The partition window described earlier actually gives access to a whole range of functions to change the appearance of the graph. For example, under 'ranking' it is possible to change the color or the size of nodes, edges and labels based on various ranking parameters. For example, to sites according to the number of pages go to the ranking tab and select the diamond icon for size. Here select the 'children count' from the drop-down menu and adjust the sizes. After pressing Apply, the nodes will be scaled according to the chosen ranking parameter.
One of the main views we have not described is the Data Laboratory. This view gives access to the node properties, and allows us to add columns or change existing columns. From the Overview page, we can also apply statistics which result in new columns with certain network metrics.
And last but not least, among the layout algorithms is the 'Label Adjust' algorithm. This can be run after your regular layout algorithm, and will nudge the nodes slightly so that all labels are readable. This might not be possible in particular dense maps without increasing the distance between nodes in the original layout algorithm.

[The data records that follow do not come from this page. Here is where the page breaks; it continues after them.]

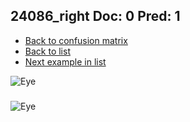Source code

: ## 24086_right Doc: 0 Pred: 1
- [Back to confusion matrix](https://github.com/juliandewit/kaggle_retinopathy/blob/master/matrix.md)
- [Back to list](https://github.com/juliandewit/kaggle_retinopathy/blob/master/lists/01/list.md)
- [Next example in list](https://github.com/juliandewit/kaggle_retinopathy/blob/master/lists/01/24/24148_left.md)

![Eye](https://retinopaty.blob.core.windows.net/size1024/24086_right_0.jpeg)

### 

![Eye]()
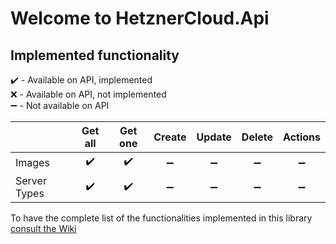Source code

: # Welcome to HetznerCloud.Api

## Implemented functionality

:heavy_check_mark: - Available on API, implemented\
:x: - Available on API, not implemented\
:heavy_minus_sign:  - Not available on API

|  | Get all | Get one | Create | Update | Delete | Actions |
|--|:--:|:--:|:--:|:--:|:--:|:--:|
| Images | :heavy_check_mark: | :heavy_check_mark: | :heavy_minus_sign: | :heavy_minus_sign: | :heavy_minus_sign: | :heavy_minus_sign: |
| Server Types | :heavy_check_mark: | :heavy_check_mark: | :heavy_minus_sign: | :heavy_minus_sign: | :heavy_minus_sign: | :heavy_minus_sign: |

To have the complete list of the functionalities implemented in this library [consult the Wiki](https://github.com/ljchuello/HetznerCloud.Api/wiki)
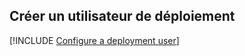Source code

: ## <a name="create-a-deployment-user"></a>Créer un utilisateur de déploiement  

[!INCLUDE [Configure a deployment user](configure-deployment-user-no-h.md)]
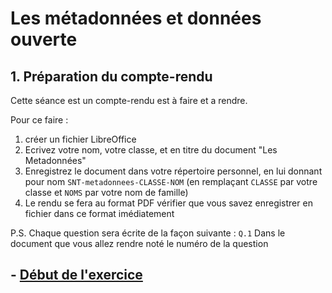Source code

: 
# Les métadonnées et données ouverte

## 1. Préparation du compte-rendu

Cette séance est un compte-rendu est à faire et a rendre.

Pour ce faire :
1. créer un fichier LibreOffice 
2. Ecrivez votre nom, votre classe, et en titre du document "Les Metadonnées"
3. Enregistrez le document dans votre répertoire personnel, en lui donnant pour nom `SNT-metadonnees-CLASSE-NOM` (en remplaçant `CLASSE` par votre classe et `NOMS` par votre nom de famille)
4. Le rendu se fera au format PDF vérifier que vous savez enregistrer en fichier dans ce format imédiatement

P.S. Chaque question sera écrite de la façon suivante : `Q.1`
Dans le document que vous allez rendre noté le numéro de la question

## - [Début de l'exercice ](./METADONNEE.md)



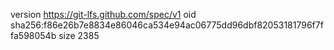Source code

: version https://git-lfs.github.com/spec/v1
oid sha256:f86e26b7e8834e86046ca534e94ac06775dd96dbf82053181796f7ffa598054b
size 2385

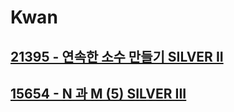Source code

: # Kwan
## [21395 - 연속한 소수 만들기 SILVER II](https://www.acmicpc.net/problem/21395)
## [15654 - N 과 M (5) SILVER III](https://www.acmicpc.net/problem/15654)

Differences with the cluster-map visualisation
- Node coloring
We believe Gephi will become (and in fact already is) a very valuable tool in network analysis. It is better suited at visualizing large graphs, such as the issuecrawler output of a snowball or inter-actor crawl, than the original issuecrawler visualization module. The long-term vision is therefore to replace the existing module with a server-side Gephi visualization. We will take it step by step, and the experimental export function is just the beginning. Other planned features are:
- duplicate the output of the current visualisation module (including the specificity measure) with Gephi;
- integrate Gephi as a server-side visualisation module;
- add tld and if applicable sld to node properties for partitioning, current 'category' maps .com. to COM for example;